Leaving out all pictures, transcribe the lines below exactly, from the first through the line containing "56 197 11.95".

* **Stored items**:
-*-

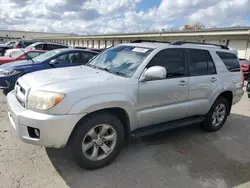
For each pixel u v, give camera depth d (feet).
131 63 10.61
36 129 7.97
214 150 11.91
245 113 19.66
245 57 53.83
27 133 8.14
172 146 12.05
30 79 9.52
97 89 8.66
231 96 14.92
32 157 9.89
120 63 11.08
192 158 10.88
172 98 11.17
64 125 7.95
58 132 7.93
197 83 12.27
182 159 10.71
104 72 10.64
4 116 14.58
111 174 9.11
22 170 8.92
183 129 14.76
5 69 18.99
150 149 11.51
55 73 10.35
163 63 10.93
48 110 7.88
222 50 14.46
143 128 10.73
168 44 11.69
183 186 8.66
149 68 9.78
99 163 9.33
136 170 9.50
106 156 9.52
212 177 9.38
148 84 10.10
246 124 16.62
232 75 14.71
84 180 8.61
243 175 9.68
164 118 11.27
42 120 7.75
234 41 56.13
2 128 12.68
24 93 8.95
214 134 14.24
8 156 9.82
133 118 9.88
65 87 8.27
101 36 109.29
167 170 9.67
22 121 8.07
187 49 12.12
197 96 12.50
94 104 8.41
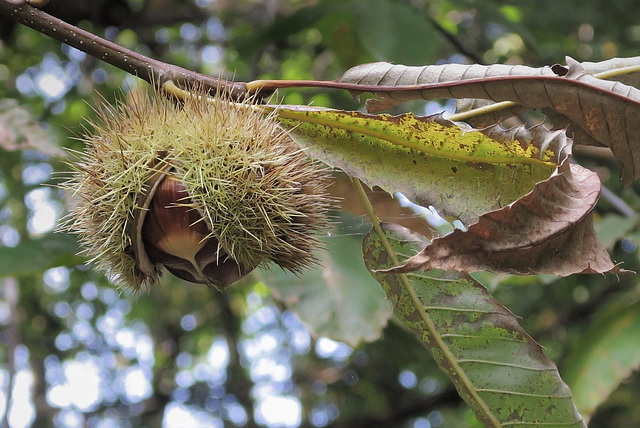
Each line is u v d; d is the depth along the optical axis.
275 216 0.38
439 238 0.33
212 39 0.94
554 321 1.04
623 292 1.00
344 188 0.44
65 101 0.87
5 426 0.66
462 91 0.38
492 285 0.54
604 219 0.56
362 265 0.49
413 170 0.38
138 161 0.38
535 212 0.34
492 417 0.39
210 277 0.39
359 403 1.19
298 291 0.48
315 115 0.38
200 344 1.35
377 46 0.58
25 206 0.82
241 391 1.12
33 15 0.39
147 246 0.39
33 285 1.00
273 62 1.01
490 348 0.39
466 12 0.97
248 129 0.38
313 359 1.27
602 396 0.53
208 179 0.38
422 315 0.39
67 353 1.20
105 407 1.28
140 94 0.39
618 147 0.38
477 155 0.37
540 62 0.96
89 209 0.39
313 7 0.63
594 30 0.89
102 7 0.75
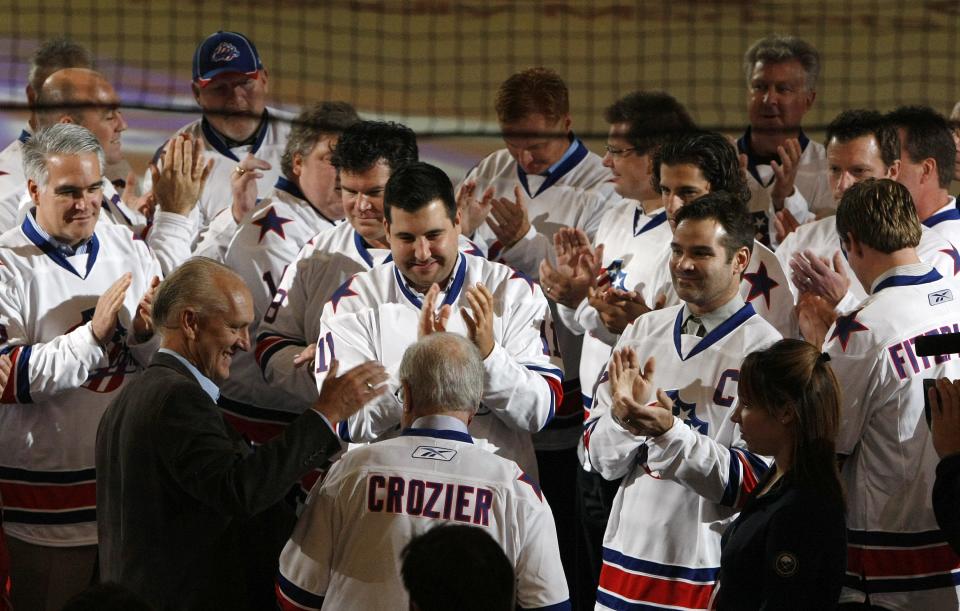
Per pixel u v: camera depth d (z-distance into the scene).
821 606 8.41
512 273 11.84
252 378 13.64
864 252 10.78
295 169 13.91
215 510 9.27
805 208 15.18
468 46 32.50
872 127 12.68
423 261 11.20
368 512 8.77
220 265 9.81
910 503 10.45
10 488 12.23
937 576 10.50
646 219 13.62
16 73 26.86
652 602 10.53
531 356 11.52
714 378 10.67
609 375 10.53
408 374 9.05
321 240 12.97
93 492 12.38
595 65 31.25
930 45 31.81
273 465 8.95
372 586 8.70
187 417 9.09
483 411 11.35
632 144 13.95
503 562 6.88
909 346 10.37
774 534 8.51
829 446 8.77
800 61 16.03
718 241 10.55
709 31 33.47
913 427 10.41
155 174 13.98
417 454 8.85
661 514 10.52
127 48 30.14
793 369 8.79
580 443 12.97
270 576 9.66
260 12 33.97
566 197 15.93
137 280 12.72
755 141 16.22
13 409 12.09
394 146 12.47
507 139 15.94
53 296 12.20
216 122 16.41
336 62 30.70
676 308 11.20
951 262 12.09
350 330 11.41
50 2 33.19
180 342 9.62
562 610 8.87
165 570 9.16
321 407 9.30
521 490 8.86
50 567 12.38
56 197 11.95
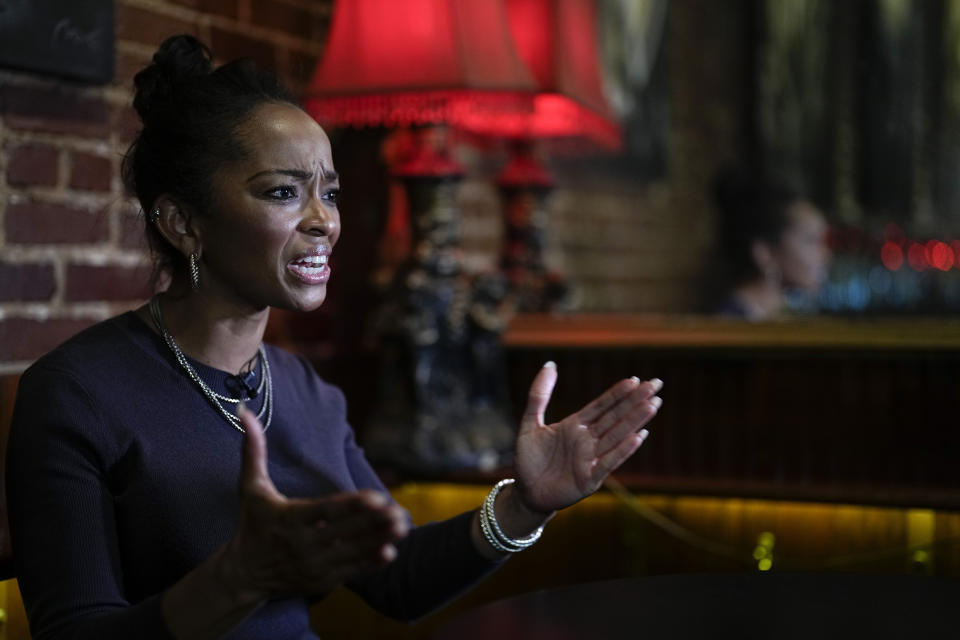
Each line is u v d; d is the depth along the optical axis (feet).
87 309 6.48
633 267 15.05
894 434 7.45
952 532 7.09
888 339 7.38
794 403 7.68
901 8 20.72
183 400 4.14
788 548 7.47
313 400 4.72
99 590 3.69
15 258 6.02
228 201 4.03
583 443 4.28
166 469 3.99
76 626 3.50
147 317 4.29
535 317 8.43
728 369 7.84
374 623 7.76
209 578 3.17
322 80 7.18
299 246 4.09
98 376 4.01
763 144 19.77
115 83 6.61
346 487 4.56
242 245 4.05
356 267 8.67
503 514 4.48
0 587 5.33
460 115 7.74
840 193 20.47
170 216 4.16
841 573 5.05
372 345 8.43
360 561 2.97
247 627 4.10
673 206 16.70
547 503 4.29
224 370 4.27
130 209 6.73
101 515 3.85
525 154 9.34
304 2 8.33
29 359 6.11
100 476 3.93
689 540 7.68
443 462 7.46
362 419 8.61
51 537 3.74
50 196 6.22
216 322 4.22
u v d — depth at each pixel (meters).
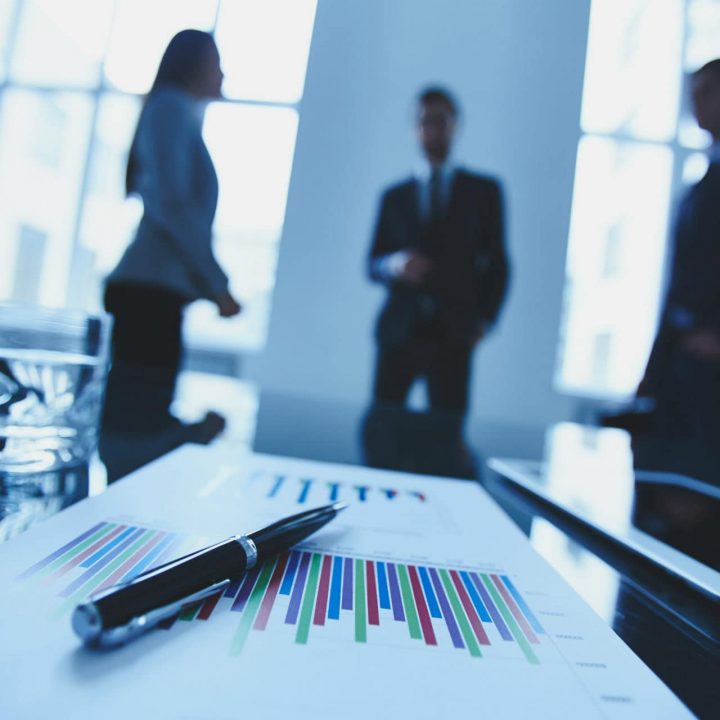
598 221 2.68
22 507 0.24
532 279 2.61
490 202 1.82
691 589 0.21
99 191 2.82
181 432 0.46
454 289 1.83
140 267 1.20
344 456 0.43
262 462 0.37
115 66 2.74
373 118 2.64
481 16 2.62
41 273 2.85
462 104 2.63
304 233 2.66
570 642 0.16
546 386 2.59
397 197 1.86
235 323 2.74
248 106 2.64
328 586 0.19
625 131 2.65
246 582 0.18
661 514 0.31
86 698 0.12
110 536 0.21
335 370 2.69
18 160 2.83
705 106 1.25
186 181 1.21
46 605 0.15
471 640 0.16
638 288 2.66
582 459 0.53
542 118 2.62
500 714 0.13
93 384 0.34
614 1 2.63
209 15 2.62
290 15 2.62
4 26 2.71
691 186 1.23
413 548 0.23
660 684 0.15
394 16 2.63
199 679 0.13
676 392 1.03
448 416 0.83
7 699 0.11
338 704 0.12
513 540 0.26
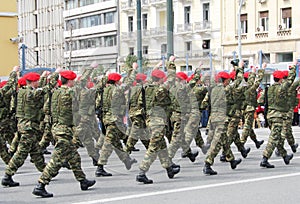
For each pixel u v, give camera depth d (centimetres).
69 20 7119
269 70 2902
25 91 1088
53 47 7575
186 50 4962
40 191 984
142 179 1108
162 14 5391
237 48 4616
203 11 4981
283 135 1318
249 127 1473
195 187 1062
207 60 4441
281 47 4306
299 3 4172
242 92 1280
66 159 1008
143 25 5594
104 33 6319
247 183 1096
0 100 1313
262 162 1295
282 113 1286
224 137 1221
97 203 930
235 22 4659
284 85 1269
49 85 1266
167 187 1068
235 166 1281
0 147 1245
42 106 1102
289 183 1088
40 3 7962
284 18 4316
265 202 918
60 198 979
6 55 2797
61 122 998
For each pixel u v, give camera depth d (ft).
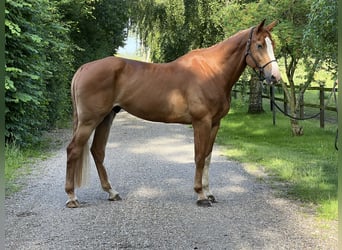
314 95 64.23
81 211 16.14
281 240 13.28
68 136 36.70
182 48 56.85
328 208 16.01
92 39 62.75
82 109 16.48
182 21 51.93
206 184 17.60
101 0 57.77
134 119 51.62
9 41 25.43
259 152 28.60
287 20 33.40
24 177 21.35
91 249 12.68
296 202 17.34
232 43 17.13
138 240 13.35
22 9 26.91
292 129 36.60
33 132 31.45
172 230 14.20
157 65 17.22
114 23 62.80
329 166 23.72
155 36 57.88
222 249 12.66
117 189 19.35
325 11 20.39
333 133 36.88
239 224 14.75
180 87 16.71
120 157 26.96
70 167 16.62
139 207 16.66
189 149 30.42
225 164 25.05
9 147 26.50
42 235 13.74
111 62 16.75
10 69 24.12
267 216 15.56
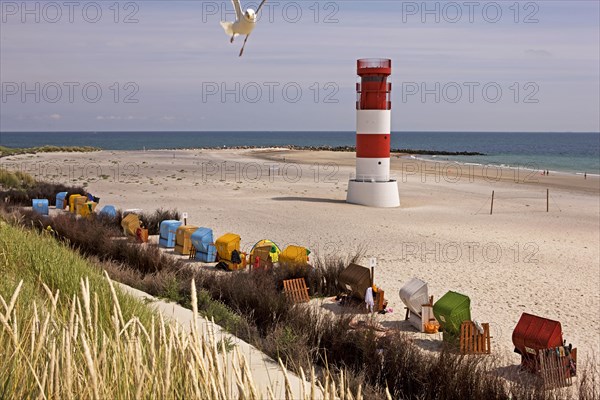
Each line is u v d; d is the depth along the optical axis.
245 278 18.09
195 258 24.25
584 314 17.77
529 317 13.19
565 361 12.38
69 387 2.48
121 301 7.97
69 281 8.76
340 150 152.38
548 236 31.88
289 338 11.96
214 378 2.61
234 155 114.19
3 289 6.10
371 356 12.05
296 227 32.81
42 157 96.25
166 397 2.61
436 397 10.80
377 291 17.59
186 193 48.97
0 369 3.14
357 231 31.97
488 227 34.47
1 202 35.94
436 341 14.97
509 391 10.76
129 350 2.83
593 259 26.02
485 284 21.19
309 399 2.66
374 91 43.00
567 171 89.25
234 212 38.00
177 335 2.80
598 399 10.66
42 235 17.44
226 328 12.80
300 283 18.56
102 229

-*-

* **Expected answer**:
For each pixel u v, give camera depth d (feet).
131 63 10.61
36 129 7.97
214 150 11.91
245 113 19.66
245 57 53.83
27 133 8.14
172 146 12.05
30 79 9.52
97 89 8.66
231 96 14.92
32 157 9.89
120 63 11.08
192 158 10.88
172 98 11.17
64 125 7.95
58 132 7.93
197 83 12.27
182 159 10.71
104 72 10.64
4 116 14.58
111 174 9.11
22 170 8.92
183 129 14.76
5 69 18.99
150 149 11.51
55 73 10.35
163 63 10.93
48 110 7.88
222 50 14.46
143 128 10.73
168 44 11.69
183 186 8.66
149 68 9.78
99 163 9.33
136 170 9.50
106 156 9.52
212 177 9.38
148 84 10.10
246 124 16.62
232 75 14.71
84 180 8.61
243 175 9.68
164 118 11.27
42 120 7.75
234 41 56.13
2 128 12.68
24 93 8.95
214 134 14.24
8 156 9.82
133 118 9.88
65 87 8.27
101 36 109.29
167 170 9.67
22 121 8.07
187 49 12.12
197 96 12.50
94 104 8.41
Each line is u v d; d is the depth along the optical axis.
275 216 0.38
439 238 0.33
212 39 0.94
554 321 1.04
623 292 1.00
344 188 0.44
65 101 0.87
5 426 0.66
462 91 0.38
492 285 0.54
604 219 0.56
362 265 0.49
413 170 0.38
138 161 0.38
535 212 0.34
492 417 0.39
210 277 0.39
359 403 1.19
298 291 0.48
315 115 0.38
200 344 1.35
377 46 0.58
25 206 0.82
241 391 1.12
33 15 0.39
147 246 0.39
33 285 1.00
273 62 1.01
490 348 0.39
466 12 0.97
248 129 0.38
313 359 1.27
602 396 0.53
208 179 0.38
422 315 0.39
67 353 1.20
105 407 1.28
140 94 0.39
618 147 0.38
477 155 0.37
540 62 0.96
89 209 0.39
313 7 0.63
594 30 0.89
102 7 0.75
Per pixel u v: camera depth d (z-distance into the scene).
821 606 8.41
512 273 11.84
252 378 13.64
864 252 10.78
295 169 13.91
215 510 9.27
805 208 15.18
468 46 32.50
872 127 12.68
423 261 11.20
368 512 8.77
220 265 9.81
910 503 10.45
10 488 12.23
937 576 10.50
646 219 13.62
16 73 26.86
652 602 10.53
531 356 11.52
714 378 10.67
609 375 10.53
408 374 9.05
321 240 12.97
93 492 12.38
595 65 31.25
930 45 31.81
273 465 8.95
372 586 8.70
187 417 9.09
483 411 11.35
632 144 13.95
503 562 6.88
909 346 10.37
774 534 8.51
829 446 8.77
800 61 16.03
718 241 10.55
709 31 33.47
913 427 10.41
155 174 13.98
417 454 8.85
661 514 10.52
127 48 30.14
793 369 8.79
580 443 12.97
270 576 9.66
260 12 33.97
566 197 15.93
137 280 12.72
755 141 16.22
13 409 12.09
394 146 12.47
507 139 15.94
53 296 12.20
216 122 16.41
336 62 30.70
676 308 11.20
951 262 12.09
350 330 11.41
50 2 33.19
180 342 9.62
562 610 8.87
165 570 9.16
321 407 9.30
521 490 8.86
50 567 12.38
56 197 11.95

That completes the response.